Vauro: "Di Maio nullità politica, ma bene governo senza Salvini"

Il vignettista toscano ne ha per tutti, dal nemico giurato Matteo Salvini al premier Giuseppe Conte, fino ad arrivare al ministro degli Esteri Luigi Di Maio, definito senza mezzi termini una "nullità politica": da queste posizioni antigrilline nascono, probabilmente, gli attriti con Travaglio

Vauro: "Di Maio nullità politica, ma bene governo senza Salvini"

Intervistato da Panorama, Vauro Senesi affronta varie tematiche legate al mondo della politica, chiarendo alcune sue posizioni e la nascita di qualche inatteso dissenso, come quello nato con Marco Travaglio, a cui per anni era stato legato nelle trasmissioni condotte da Michele Santoro.

"Non lo sento più. Mando le mie vignette a Il Fatto Quotidiano. A volte le pubblica, a volte no, a volte a pagina 20, ma va bene così.", racconta Vauro. E l'origine di questa crepa che si è venuta a creare tra i due potrebbe essere da ricercare nelle posizioni fortemente critiche nei confronti dei CinqueStelle e del loro leader Luigi Di Maio assunte dal vignettista toscano. "Non lo detesto", precisa al giornalista Senesi specificamente interrogato a riguardo, come riportato da "Libero Quotidiano". "È semplicemente una nullità politica. Vede, Salvini non è un genio, ma è l’unico che comunica, anche se a slogan trucidi. Di Maio non fa nemmeno quello", aggiunge.
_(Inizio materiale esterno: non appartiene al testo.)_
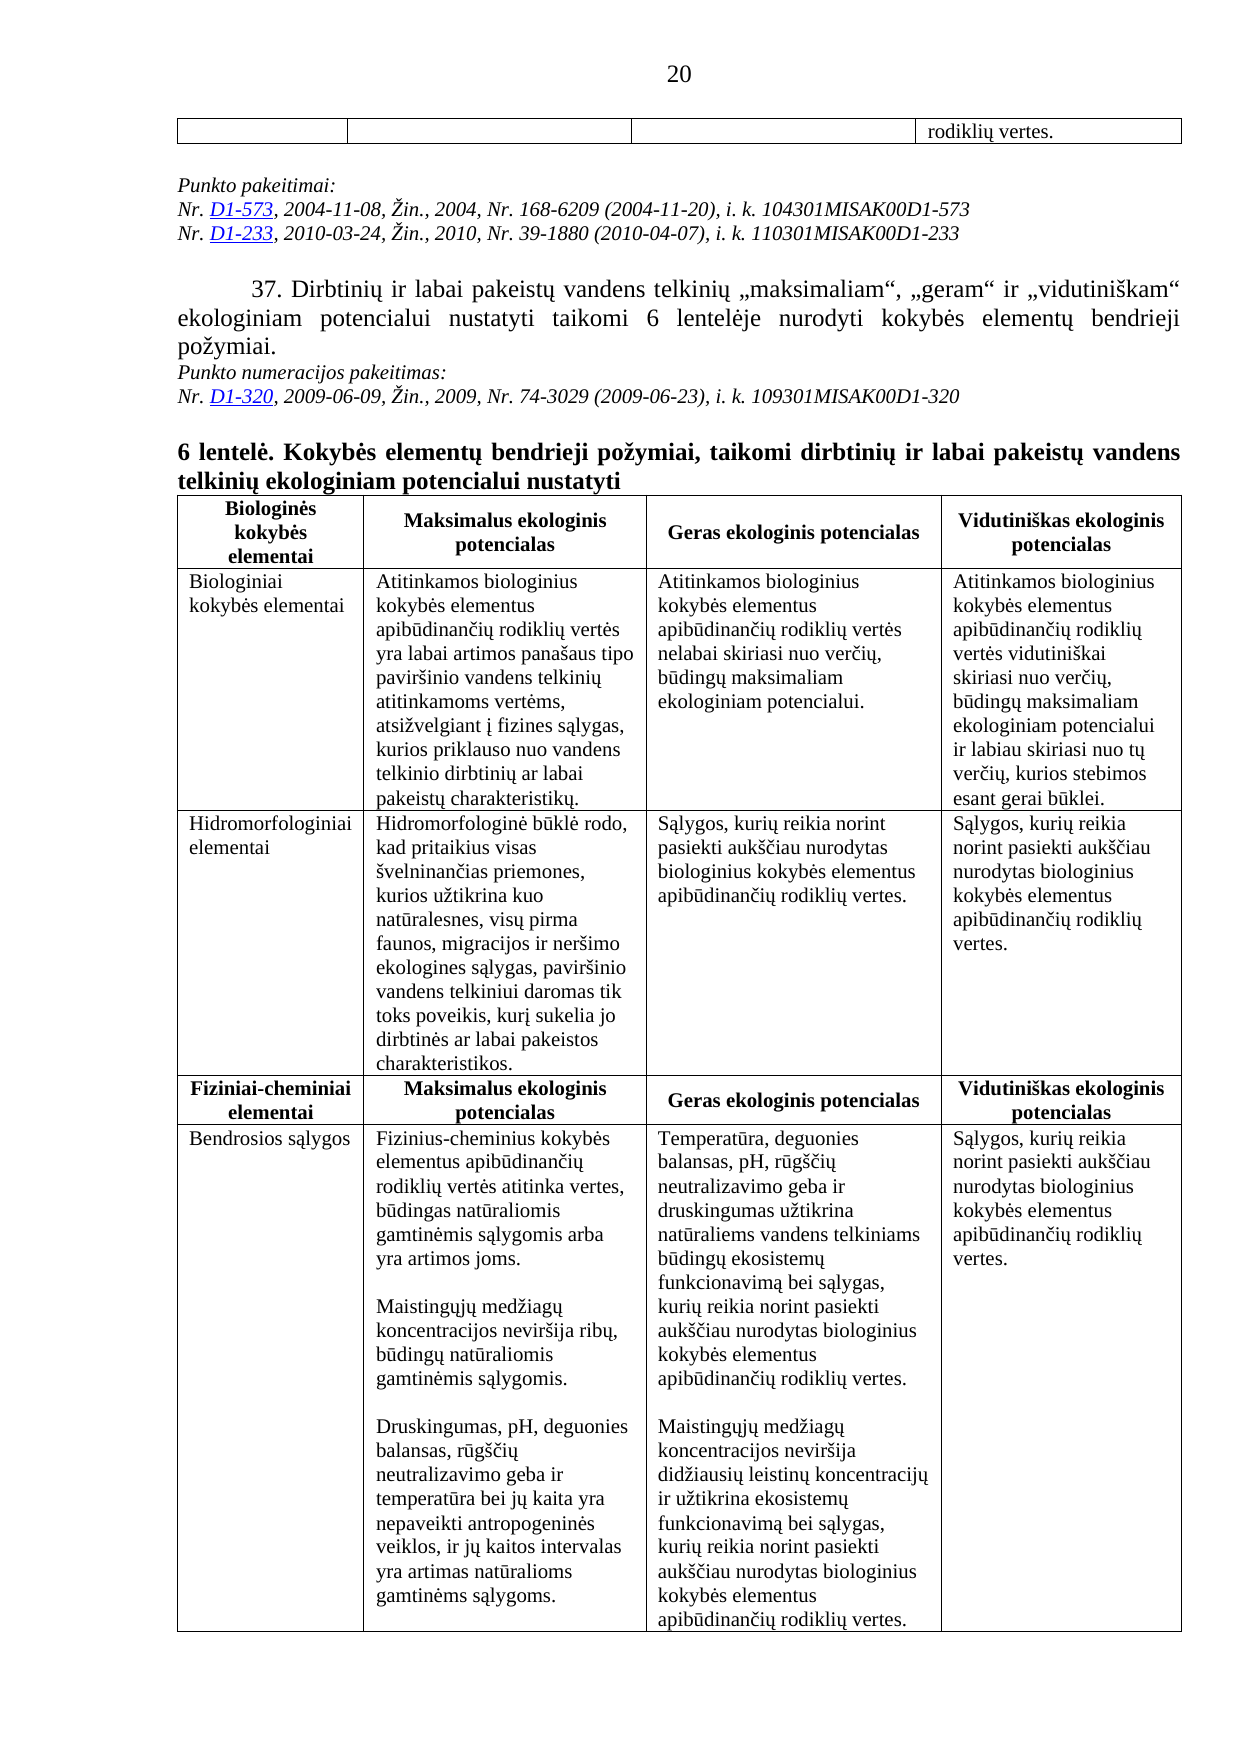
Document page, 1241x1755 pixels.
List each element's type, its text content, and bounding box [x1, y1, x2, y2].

text 37. Dirbtinių ir labai pakeistų vandens telkinių „maksimaliam“, „geram“ ir „vidutiniškam“ ekologiniam potencialui nustatyti taikomi 6 lentelėje nurodyti kokybės elementų bendrieji požymiai. [177, 274, 1181, 360]
table_cell Sąlygos, kurių reikia norint pasiekti aukščiau nurodytas biologinius kokybės elementus apibūdinančių rodiklių vertes. [942, 1125, 1181, 1631]
table_cell Bendrosios sąlygos [178, 1125, 363, 1631]
table_header Biologinės kokybės elementai [352, 496, 363, 568]
text Nr. D1-573, 2004-11-08, Žin., 2004, Nr. 168-6209 (2004-11-20), i. k. 104301MISAK00D1-573 [177, 197, 1181, 221]
table_cell Biologiniai kokybės elementai [178, 569, 363, 809]
table_header Biologinės kokybės elementai [178, 496, 189, 568]
table_cell Hidromorfologiniai elementai [178, 811, 363, 1075]
text Punkto numeracijos pakeitimas: [177, 360, 1181, 384]
text Nr. D1-233, 2010-03-24, Žin., 2010, Nr. 39-1880 (2010-04-07), i. k. 110301MISAK00D1-233 [177, 221, 1181, 245]
table_cell Fizinius-cheminius kokybės elementus apibūdinančių rodiklių vertės atitinka vertes, būdingas natūraliomis gamtinėmis sąlygomis arba yra artimos joms. Maistingųjų medžiagų koncentracijos neviršija ribų, būdingų natūraliomis gamtinėmis sąlygomis. Druskingumas, pH, deguonies balansas, rūgščių neutralizavimo geba ir temperatūra bei jų kaita yra nepaveikti antropogeninės veiklos, ir jų kaitos intervalas yra artimas natūralioms gamtinėms sąlygoms. [364, 1125, 646, 1631]
table_cell Sąlygos, kurių reikia norint pasiekti aukščiau nurodytas biologinius kokybės elementus apibūdinančių rodiklių vertes. [647, 811, 941, 1075]
table_cell [348, 119, 631, 143]
text Nr. D1-320, 2009-06-09, Žin., 2009, Nr. 74-3029 (2009-06-23), i. k. 109301MISAK00D1-320 [177, 384, 1181, 408]
text Punkto pakeitimai: [177, 173, 1181, 197]
table_cell rodiklių vertes. [916, 119, 1181, 143]
table_cell [632, 119, 915, 143]
text 6 lentelė. Kokybės elementų bendrieji požymiai, taikomi dirbtinių ir labai pakeistų vandens telkinių ekologiniam potencialui nustatyti [177, 437, 1181, 494]
table_cell Atitinkamos biologinius kokybės elementus apibūdinančių rodiklių vertės nelabai skiriasi nuo verčių, būdingų maksimaliam ekologiniam potencialui. [647, 569, 941, 809]
table_header Vidutiniškas ekologinis potencialas [942, 496, 1181, 568]
table_cell [178, 119, 347, 143]
table_cell Sąlygos, kurių reikia norint pasiekti aukščiau nurodytas biologinius kokybės elementus apibūdinančių rodiklių vertes. [942, 811, 1181, 1075]
table_header Maksimalus ekologinis potencialas [364, 496, 646, 568]
table_header Geras ekologinis potencialas [647, 496, 941, 568]
table_cell Geras ekologinis potencialas [647, 1076, 941, 1124]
Il discorso non si può che spostare dunque sulla politica, e sul nuovo governo in particolar modo. È lo stesso vignettista, veterocomunista, a confessare di sentirsi distante dal Pd, per cui rivela di non votare. "Quando un partito che si definisce di sinistra diventa solo una macchina che amministra il potere e non è più un luogo di incontro dove si producono idee e sogni, capita quello che è successo in Umbria", attacca Vauro. "Si è fatto strame dell’eredità del Pci, la parola sinistra è stata nascosta come una vergogna, l’hanno tolta pure dalla sigla del partito. Ecco, in Emilia Romagna auspico un esito diverso, ma non ci scommetto neanche 20 centesimi", preannuncia.

Nonostante queste premesse, il governo giallo rosso non è comunque in toto una creatura politica completamente esecrabile, tutto pur di affossare il nemico giurato Matteo Salvini. "Premesso che faccio fatica a definire il Pd di sinistra, appoggio tra virgolette questo governo, ma solo perché non c’è più Matteo Salvini", ammette candidamente il vignettista toscano, come riportato da "Il Secolo d'Italia"."Poteva essere un’occasione per tutti, dovevano dirlo chiaro: questo è un Cln, un Comitato di liberazione. Ma lo hanno fatto capire con timidezza, senza richiamare i valori di cui questo governo poteva farsi garante". Una posizione poco entusiasta ma necessaria per contrastare il Carroccio, anche se le sue idee su Di Maio e sul premier Giuseppe Conte non cambiano. "Giuseppe Conte, che adesso tutti considerano un grande statista, per me resta un re travicello. Ex premier subordinato di Salvini del governo più a destra di sempre e ora premier che dovrebbe arginare Salvini. Poi c’è sempre Di Maio…", ribadisce ancora Vauro.

Un pensiero va poi ai rivali politici, primo tra tutti Salvini: "Lo considero un cinico disposto a qualsiasi cosa, anche a cavalcare malumori pericolosi". Poi una precisazione: "Io non sono tra quelli che pensano che la destra sia tutta merda.

Giancarlo Giorgetti è il più pericoloso di tutti perché è intelligente. Giorgia Meloni forse sarebbe migliore di Salvini come presidente del Consiglio perché un po' di preparazione politica le va riconosciuta", ammette.